Early July 2014: The main display area in my garden on a hot Summer evening in July; its 2.5 years since I built the garden and the harsh lines of newly constructed blocking and benches have softened.
The Bonsai on display-stands being watered automatically
Mid-July 2014: An Acer palmatum/ Japanese Maple bonsai I was commissioned to style during July. The bonsai was very pot-bound, lifting the tree in the pot that had eventually burst open. To re-invigorate the foliage mass of the tree, repotting into a slightly larger bonsai pot was required to allow the roots access to fresh soil.
Mid-July 2014: The roots had colonized every possible part of the soil and in order to release them from the pot, I had to break it up first with a hammer.

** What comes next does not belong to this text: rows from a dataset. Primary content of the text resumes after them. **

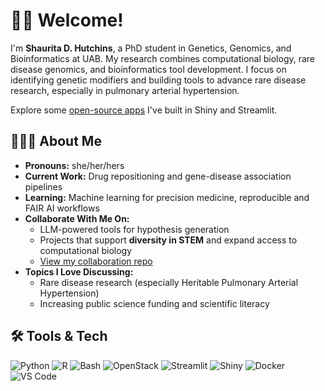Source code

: # 👋🏾 Welcome!  
I'm **Shaurita D. Hutchins**, a PhD student in Genetics, Genomics, and Bioinformatics at UAB. My research combines computational biology, rare disease genomics, and bioinformatics tool development. I focus on identifying genetic modifiers and building tools to advance rare disease research, especially in pulmonary arterial hypertension.

Explore some [open-source apps](https://connect.posit.cloud/sdhutchins) I've built in Shiny and Streamlit.

## 👩🏾‍🔬 About Me  
- **Pronouns:** she/her/hers  
- **Current Work:** Drug repositioning and gene-disease association pipelines  
- **Learning:** Machine learning for precision medicine, reproducible and FAIR AI workflows  
- **Collaborate With Me On:**  
  - LLM-powered tools for hypothesis generation  
  - Projects that support **diversity in STEM** and expand access to computational biology
  - [View my collaboration repo](https://github.com/sdhutchins/ideas-for-collaboration)  
- **Topics I Love Discussing:**  
  - Rare disease research (especially Heritable Pulmonary Arterial Hypertension)  
  - Increasing public science funding and scientific literacy  

## 🛠️ Tools & Tech  
![Python](https://img.shields.io/badge/Python-3776AB?style=for-the-badge&logo=python&logoColor=white) ![R](https://img.shields.io/badge/R-276DC3?style=for-the-badge&logo=r&logoColor=white) ![Bash](https://img.shields.io/badge/Bash-4EAA25?style=for-the-badge&logo=gnubash&logoColor=white) ![OpenStack](https://img.shields.io/badge/OpenStack-E95420?style=for-the-badge&logo=openstack&logoColor=white) ![Streamlit](https://img.shields.io/badge/Streamlit-FF4B4B?style=for-the-badge&logo=streamlit&logoColor=white) ![Shiny](https://img.shields.io/badge/Shiny-blue?style=for-the-badge&logo=r&logoColor=white) ![Docker](https://img.shields.io/badge/Docker-2496ED?style=for-the-badge&logo=docker&logoColor=white) ![VS Code](https://img.shields.io/badge/VS_Code-007ACC?style=for-the-badge&logo=visual-studio-code&logoColor=white)  
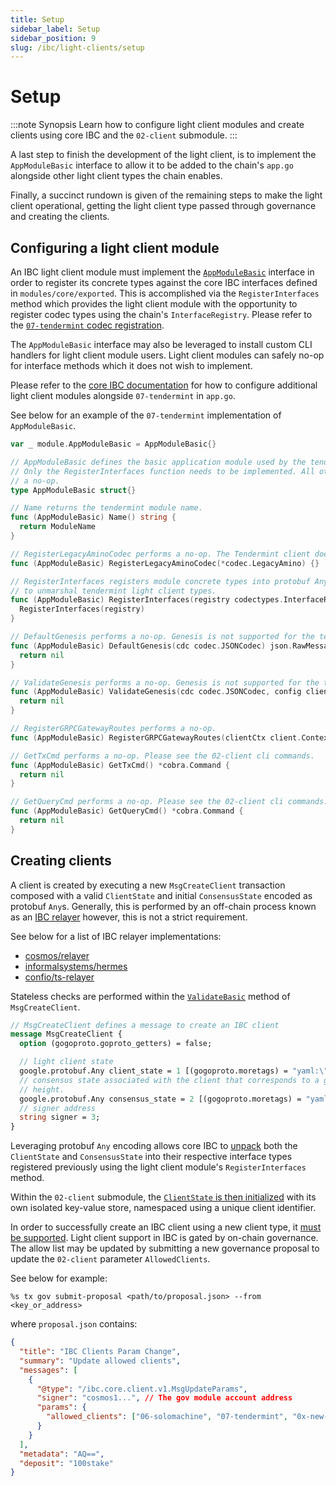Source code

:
 ```yaml
---
title: Setup
sidebar_label: Setup
sidebar_position: 9
slug: /ibc/light-clients/setup
---
```



# Setup

:::note Synopsis
Learn how to configure light client modules and create clients using core IBC and the `02-client` submodule.
:::

A last step to finish the development of the light client, is to implement the `AppModuleBasic` interface to allow it to be added to the chain's `app.go` alongside other light client types the chain enables.

Finally, a succinct rundown is given of the remaining steps to make the light client operational, getting the light client type passed through governance and creating the clients.

## Configuring a light client module

An IBC light client module must implement the [`AppModuleBasic`](https://github.com/cosmos/cosmos-sdk/blob/main/types/module/module.go#L50) interface in order to register its concrete types against the core IBC interfaces defined in `modules/core/exported`. This is accomplished via the `RegisterInterfaces` method which provides the light client module with the opportunity to register codec types using the chain's `InterfaceRegistry`. Please refer to the [`07-tendermint` codec registration](https://github.com/cosmos/ibc-go/blob/v7.0.0/modules/light-clients/07-tendermint/codec.go#L11).

The `AppModuleBasic` interface may also be leveraged to install custom CLI handlers for light client module users. Light client modules can safely no-op for interface methods which it does not wish to implement.

Please refer to the [core IBC documentation](../../01-ibc/02-integration.md#integrating-light-clients) for how to configure additional light client modules alongside `07-tendermint` in `app.go`.

See below for an example of the `07-tendermint` implementation of `AppModuleBasic`.

```go
var _ module.AppModuleBasic = AppModuleBasic{}

// AppModuleBasic defines the basic application module used by the tendermint light client.
// Only the RegisterInterfaces function needs to be implemented. All other function perform
// a no-op.
type AppModuleBasic struct{}

// Name returns the tendermint module name.
func (AppModuleBasic) Name() string {
  return ModuleName
}

// RegisterLegacyAminoCodec performs a no-op. The Tendermint client does not support amino.
func (AppModuleBasic) RegisterLegacyAminoCodec(*codec.LegacyAmino) {}

// RegisterInterfaces registers module concrete types into protobuf Any. This allows core IBC
// to unmarshal tendermint light client types.
func (AppModuleBasic) RegisterInterfaces(registry codectypes.InterfaceRegistry) {
  RegisterInterfaces(registry)
}

// DefaultGenesis performs a no-op. Genesis is not supported for the tendermint light client.
func (AppModuleBasic) DefaultGenesis(cdc codec.JSONCodec) json.RawMessage {
  return nil
}

// ValidateGenesis performs a no-op. Genesis is not supported for the tendermint light cilent.
func (AppModuleBasic) ValidateGenesis(cdc codec.JSONCodec, config client.TxEncodingConfig, bz json.RawMessage) error {
  return nil
}

// RegisterGRPCGatewayRoutes performs a no-op.
func (AppModuleBasic) RegisterGRPCGatewayRoutes(clientCtx client.Context, mux *runtime.ServeMux) {}

// GetTxCmd performs a no-op. Please see the 02-client cli commands.
func (AppModuleBasic) GetTxCmd() *cobra.Command {
  return nil
}

// GetQueryCmd performs a no-op. Please see the 02-client cli commands.
func (AppModuleBasic) GetQueryCmd() *cobra.Command {
  return nil
}
```

## Creating clients

A client is created by executing a new `MsgCreateClient` transaction composed with a valid `ClientState` and initial `ConsensusState` encoded as protobuf `Any`s.
Generally, this is performed by an off-chain process known as an [IBC relayer](https://github.com/cosmos/ibc/tree/main/spec/relayer/ics-018-relayer-algorithms) however, this is not a strict requirement.

See below for a list of IBC relayer implementations:

- [cosmos/relayer](https://github.com/cosmos/relayer)
- [informalsystems/hermes](https://github.com/informalsystems/hermes)
- [confio/ts-relayer](https://github.com/confio/ts-relayer)

Stateless checks are performed within the [`ValidateBasic`](https://github.com/cosmos/ibc-go/blob/v7.0.0/modules/core/02-client/types/msgs.go#L48) method of `MsgCreateClient`.

```protobuf
// MsgCreateClient defines a message to create an IBC client
message MsgCreateClient {
  option (gogoproto.goproto_getters) = false;

  // light client state
  google.protobuf.Any client_state = 1 [(gogoproto.moretags) = "yaml:\"client_state\""];
  // consensus state associated with the client that corresponds to a given
  // height.
  google.protobuf.Any consensus_state = 2 [(gogoproto.moretags) = "yaml:\"consensus_state\""];
  // signer address
  string signer = 3;
}
```

Leveraging protobuf `Any` encoding allows core IBC to [unpack](https://github.com/cosmos/ibc-go/blob/v7.0.0/modules/core/keeper/msg_server.go#L28-L36) both the `ClientState` and `ConsensusState` into their respective interface types registered previously using the light client module's `RegisterInterfaces` method.

Within the `02-client` submodule, the [`ClientState` is then initialized](https://github.com/cosmos/ibc-go/blob/v7.0.0/modules/core/02-client/keeper/client.go#L30-L32) with its own isolated key-value store, namespaced using a unique client identifier.

In order to successfully create an IBC client using a new client type, it [must be supported](https://github.com/cosmos/ibc-go/blob/v7.0.0/modules/core/02-client/keeper/client.go#L19-L25). Light client support in IBC is gated by on-chain governance. The allow list may be updated by submitting a new governance proposal to update the `02-client` parameter `AllowedClients`.

See below for example:

```shell
%s tx gov submit-proposal <path/to/proposal.json> --from <key_or_address>
```

where `proposal.json` contains:

```json
{
  "title": "IBC Clients Param Change",
  "summary": "Update allowed clients",
  "messages": [
    {
      "@type": "/ibc.core.client.v1.MsgUpdateParams",
      "signer": "cosmos1...", // The gov module account address
      "params": {
        "allowed_clients": ["06-solomachine", "07-tendermint", "0x-new-client"]
      }
    }
  ],
  "metadata": "AQ==",
  "deposit": "100stake"
}
```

Mid-July 2014: After giving the surface roots of the Japanese Maple a clean-up, the full extent of the how badly rootbound the bonsai was could be seen.
Mid-July 2014: The bonsai was potted into a slightly larger temporary pot so that the (untouched) roots had some fresh soil to grow into for the remainder of the growing season. The roots would go on to be properly root-pruned at the earliest opportunity (during the following Spring) and the tree returned to a smaller pot once more.
As part of the styling of the bonsai itself, the tree was turned slightly in its new pot so that the front of the tree displayed both trunks clearly; previously the smaller trunk had been 'hidden' behind the main trunk. Otherwise, the appearance of the bonsai was already pleasing and simply required refinement of the branches, rather than any major re-construction.